Comment ne pas démarrer cet article en affirmant que le take-down infligé hier par le ministère des Sports, par le biais de son arrêté anti-MMA, est certainement le coup le plus rude que la famille des arts martiaux mixtes français ait encaissé depuis le début de l’imbroglio judiciaire avec l’état. En septembre dernier avec le WWFC Cage Encounter 4, premier vrai événement médiatique de MMA sur le sol français, nous avions l’impression que la « cause » avait fait un bond en avant de fou furieux. Mais c’est paradoxalement ce précédent – le trio de promoteurs était parvenu à organiser l’événement grâce à «  un touffu dossier tout en nuances en préfecture » dixit Libération – qui a poussé nos politiques à resserrer les mailles. Ce cher Monsieur Braillard, Ministre de son état, n’apprécie visiblement guère de se faire enfumer (en toute légalité, rappelons-le !!!)… Pourant nos politiques sont épaulés par des petites armés de conseillers de tout bord (enfin je sais pas, enfin il me semble nan !?). Par le biais de cet arrêté publié au journal officiel du 23 octobre, le gouvernement explicite l’interdit sur les «règles techniques et de sécurité applicables aux manifestations publiques de sports de combat». En mettant sur l’accent sur « les disciplines pour lesquelles aucune fédération n’a reçu de délégation » en bannissant des combats « les coups de poings, coups de pieds, coups de coudes et coups de genoux visant un combattant au sol » et en indiquant que « les combats se déroulent sur un tapis ou sur un ring à 3 ou 4 cordes. Les coins du ring sont protégés par les protections usuelles », le gouvernement ne cite pas le MMA, mais l’attaque rude façon un Broly qui perd ses nerfs.

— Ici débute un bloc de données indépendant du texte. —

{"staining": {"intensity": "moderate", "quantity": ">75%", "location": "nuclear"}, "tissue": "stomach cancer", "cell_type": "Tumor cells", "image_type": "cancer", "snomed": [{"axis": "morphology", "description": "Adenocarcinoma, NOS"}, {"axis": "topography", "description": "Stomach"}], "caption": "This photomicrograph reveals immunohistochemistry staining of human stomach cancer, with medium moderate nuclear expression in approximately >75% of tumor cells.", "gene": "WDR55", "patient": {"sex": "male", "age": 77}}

Alors que l’état de New York, qui était un des derniers bastions anti MMA dans le monde, s’apprête à recevoir l’un des plus gros show MMA de l’histoire (l’UFC 205 et son main event McGregor Vs Alvarez), nos politiques nous font reculer de quelques pas mma-franceencore. Déjà que nous n’étions pas bien loin sur le chemin de la reconnaissance… Merci messieurs les ralentisseurs (oui j’aurais pu dire les relous, mais on m’a dit qu’il était de rigueur de ne pas – trop – exprimer son ‘seum’). Le plus triste dans cette histoire est que la commission, composée de Patrick Vignal, député PS, et Jacques Grosperrin, sénateur LR, chargée de statuer sur la suite des événements, avait auditionné un grand nombre de connaisseurs et de vrais défenseurs de la cause MMA (Bertrand Amoussou, Jean-François Billon, Fernand Lopez…). In fine, ces messieurs nous donnent, une nouvelle fois, l’impression qu’ils ne nous comprennent pas. Preuve que le sujet n’est plus un micro-dossier, une majorité des grands médias généralistes du pays (20 Minutes, L’Express, Libération, RTL…) se sont fendu d’un papier sur cette décision du gouvernement. Une fois n’est pas coutume, je finirai donc ce papier par une prise de parole personnelle, à la première personne du singulier. Messieurs politiques de tout bord, je tenais à vous dire merci. Merci de creuser, encore une fois, un fossé entre vous et ceux qui vous portent dans les urnes. Quand ce n’est pas le hip-hop qui n’a pas le droit citer à Verdun, lorsque ce n’est pas le port du burkini sur une plage, c’est la pratique du MMA (la fameuse qui n’est visiblement pas en accord avec le respect de la « dignité humaine ») qui retient votre attention. Merci donc de vous occuper des vrais sujets qui maintiennent la France dans une position sclérosée, dans un monde ne l’attend pas pour se mouvoir.